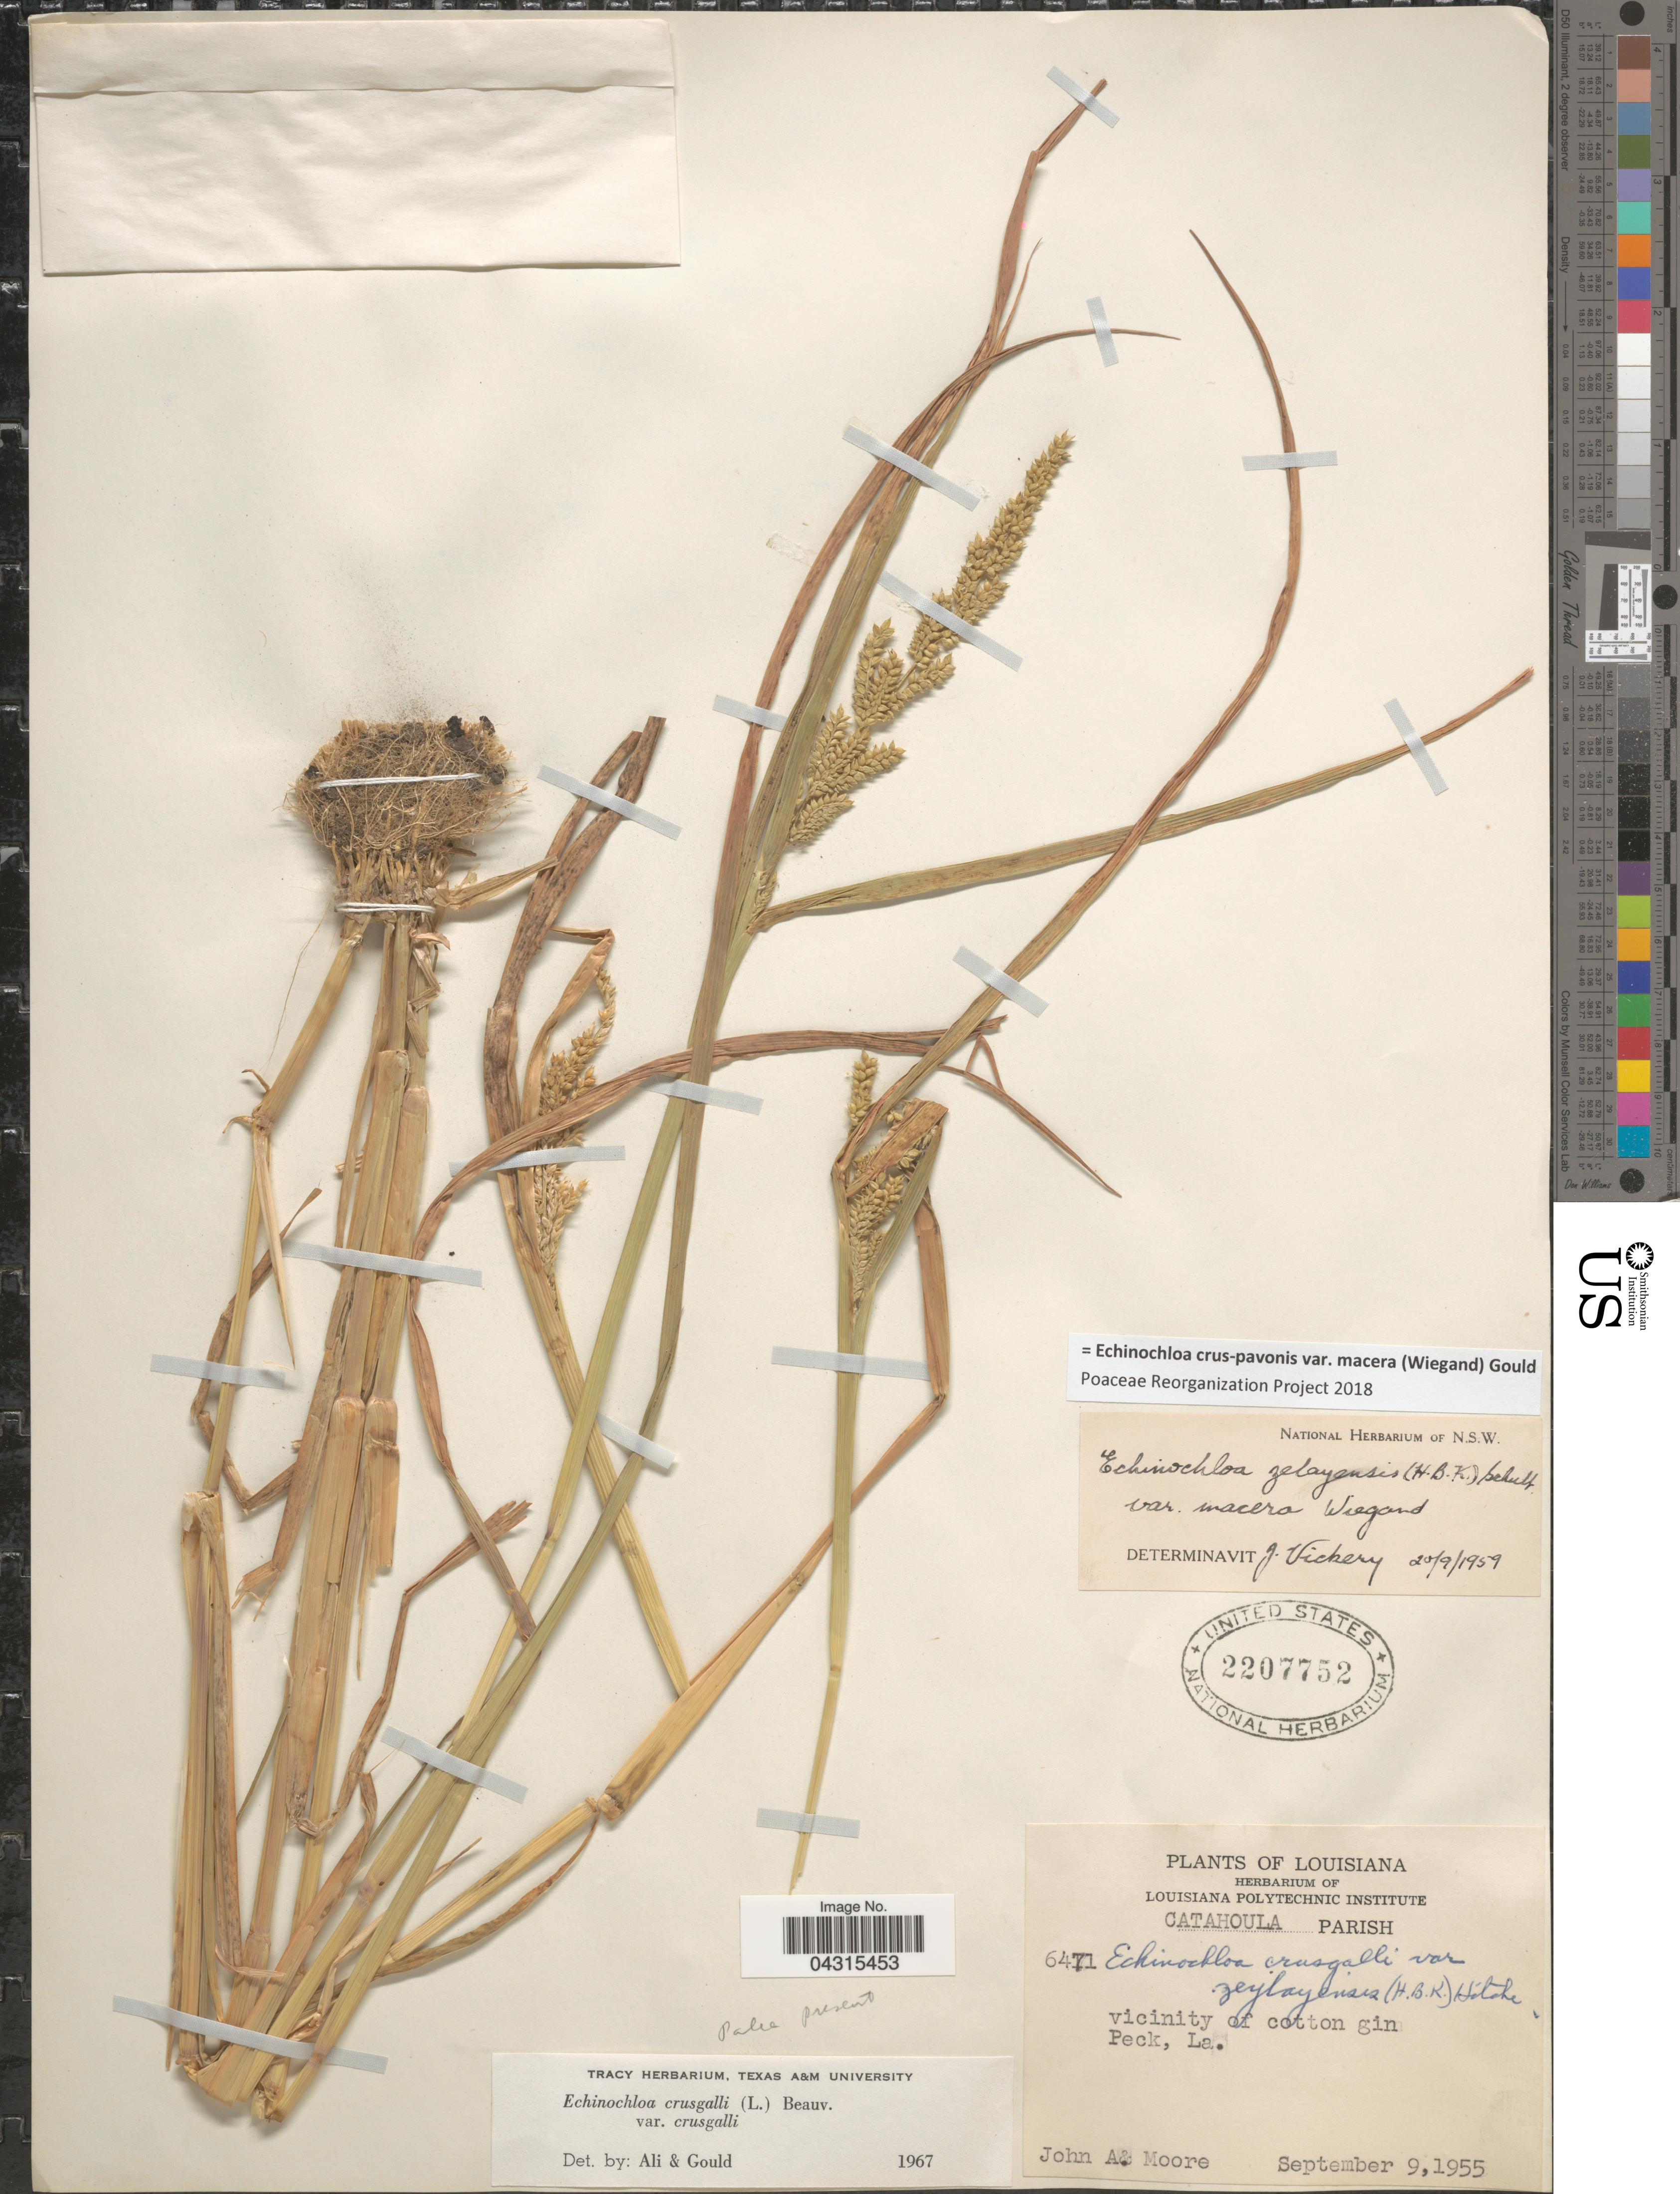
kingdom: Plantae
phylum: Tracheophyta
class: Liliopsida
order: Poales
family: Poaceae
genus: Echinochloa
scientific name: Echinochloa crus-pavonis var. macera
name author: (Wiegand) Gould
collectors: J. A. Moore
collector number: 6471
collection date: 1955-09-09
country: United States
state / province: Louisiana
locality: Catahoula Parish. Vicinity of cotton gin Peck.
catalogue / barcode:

######

### Work to be completed
Can you rewrite every line of the records above as a JSON list of strings, one string per line, with blank lines and the pictures left out?

### The reply
[
  "kingdom: Plantae",
  "phylum: Tracheophyta",
  "class: Liliopsida",
  "order: Poales",
  "family: Poaceae",
  "genus: Echinochloa",
  "scientific name: Echinochloa crus-pavonis var. macera",
  "name author: (Wiegand) Gould",
  "collectors: J. A. Moore",
  "collector number: 6471",
  "collection date: 1955-09-09",
  "country: United States",
  "state / province: Louisiana",
  "locality: Catahoula Parish. Vicinity of cotton gin Peck.",
  "catalogue / barcode:"
]